Your objective:
Your output should be the lines below from the one with "right shoulder: (344, 324)" through the one with "left hip: (353, 114)", copied exactly, pictures excluded.

(Data excerpts)

++++++++

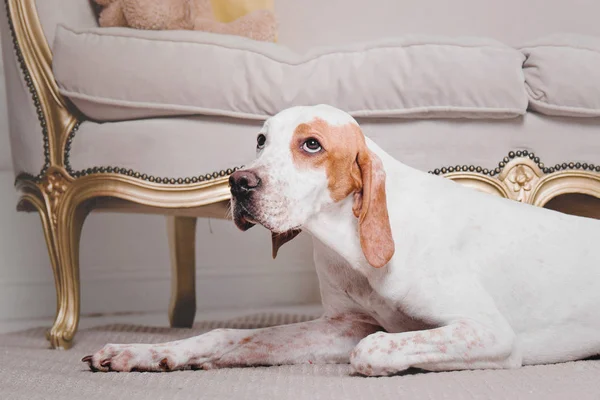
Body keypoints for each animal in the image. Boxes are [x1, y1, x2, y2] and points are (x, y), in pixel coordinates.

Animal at [83, 104, 600, 376]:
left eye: (311, 145)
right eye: (260, 140)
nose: (238, 184)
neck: (351, 244)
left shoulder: (489, 333)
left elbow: (372, 349)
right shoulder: (344, 324)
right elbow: (231, 334)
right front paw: (152, 352)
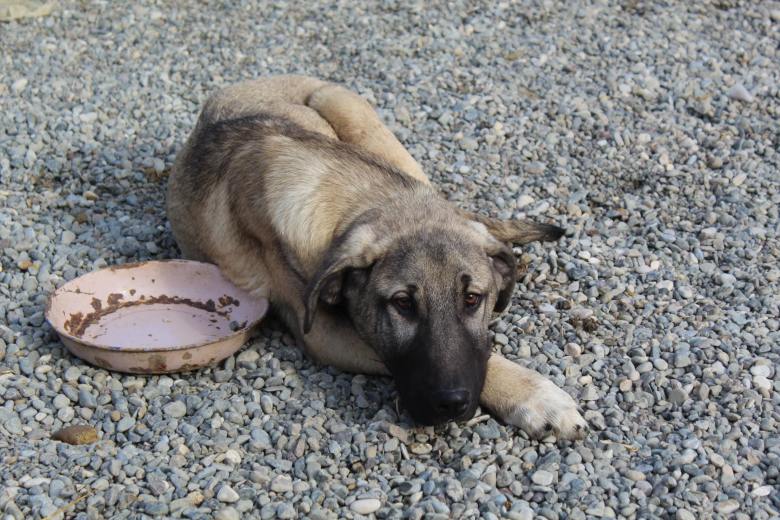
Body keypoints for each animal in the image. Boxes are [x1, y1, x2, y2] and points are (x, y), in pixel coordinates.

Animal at [167, 75, 587, 439]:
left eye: (472, 299)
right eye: (402, 304)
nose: (451, 404)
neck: (362, 203)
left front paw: (531, 393)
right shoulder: (325, 333)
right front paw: (533, 395)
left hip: (353, 114)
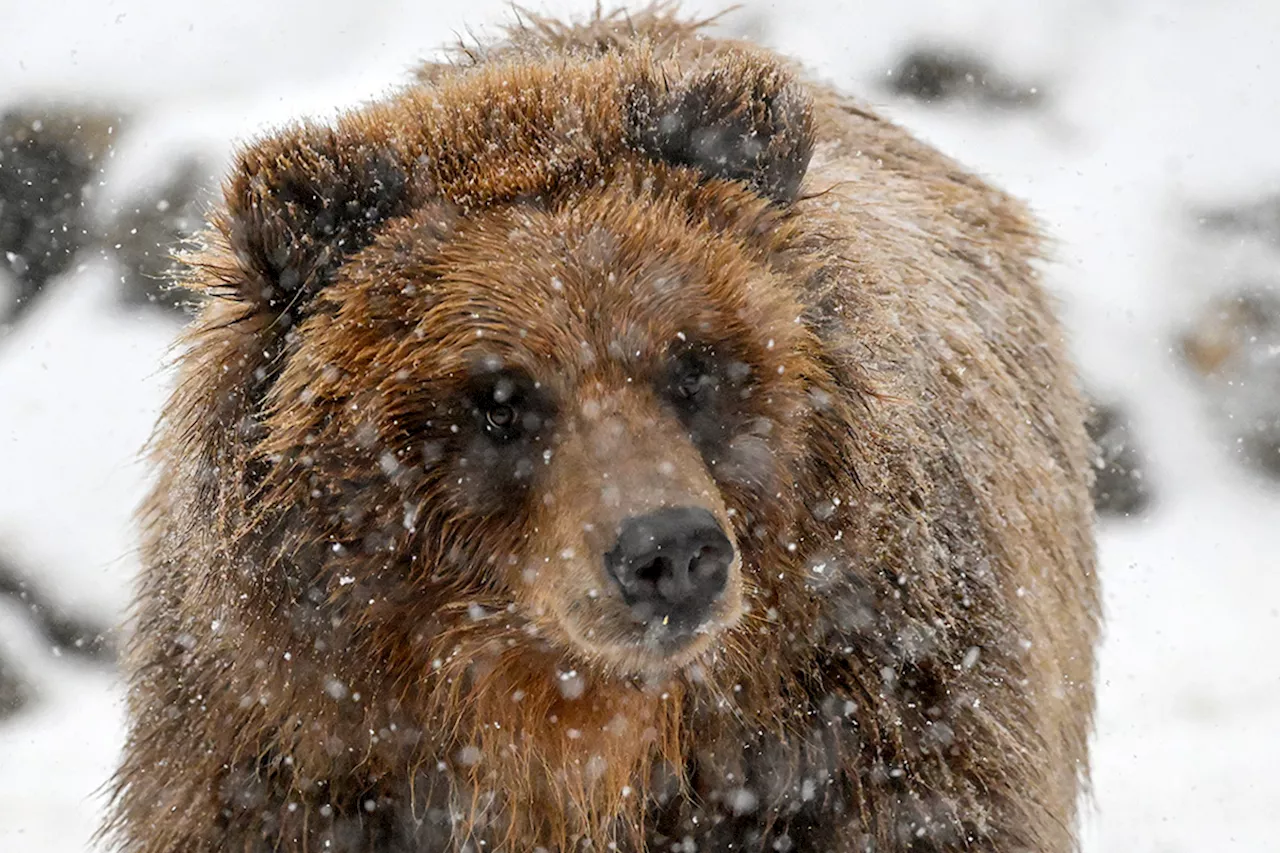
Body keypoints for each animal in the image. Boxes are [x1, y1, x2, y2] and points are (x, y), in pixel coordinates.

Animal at [107, 8, 1100, 850]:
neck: (579, 744)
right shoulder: (283, 769)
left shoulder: (879, 738)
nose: (672, 551)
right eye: (499, 398)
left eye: (695, 363)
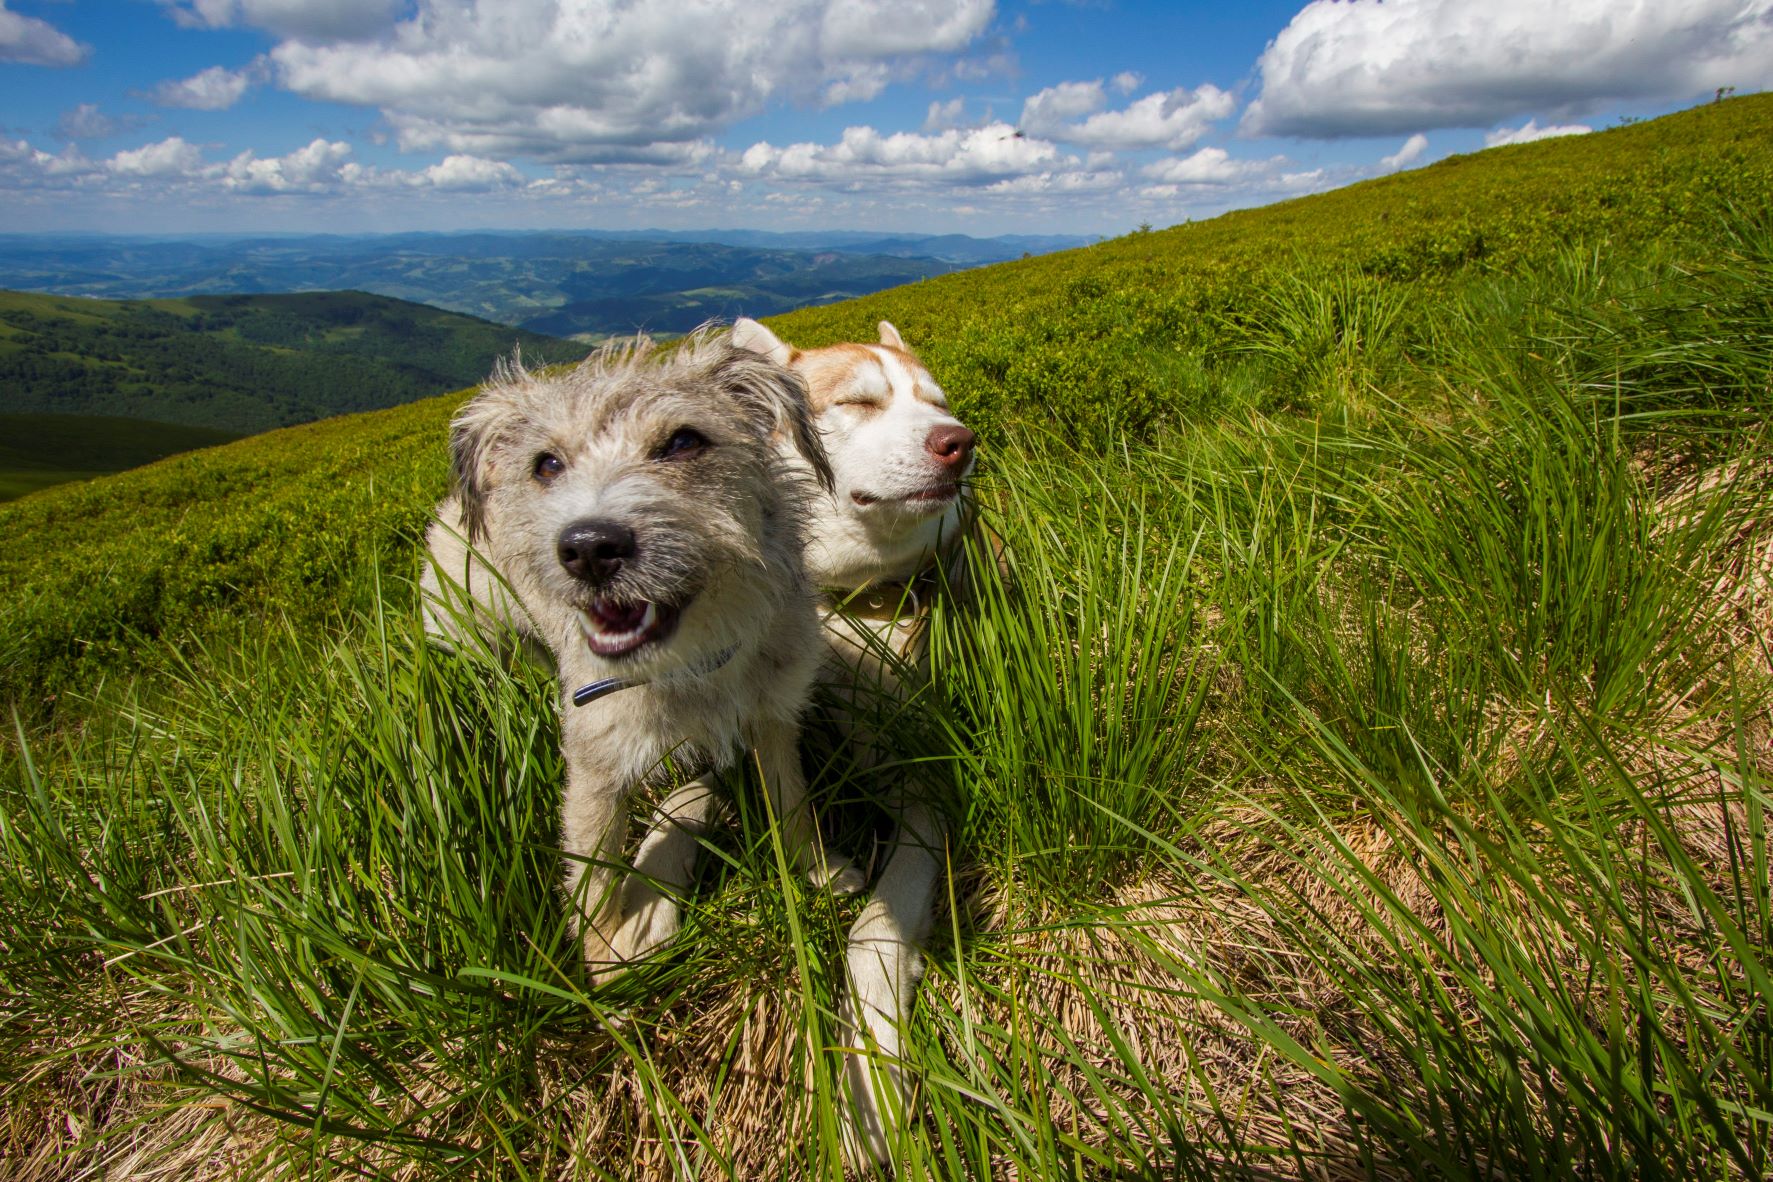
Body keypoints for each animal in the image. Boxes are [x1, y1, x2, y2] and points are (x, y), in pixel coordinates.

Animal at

++++++++

The completed task:
right shoulder: (344, 324)
right elbow: (231, 334)
right front paw: (152, 352)
Body keypoints for each animal in the image. Boxes are [x1, y1, x2, y2] and points are (x, y), in pixel coordinates.

Animal at [167, 75, 587, 439]:
left eye: (472, 299)
right eye: (402, 304)
nose: (451, 404)
neck: (362, 203)
left front paw: (531, 393)
right shoulder: (325, 333)
right front paw: (533, 395)
left hip: (353, 114)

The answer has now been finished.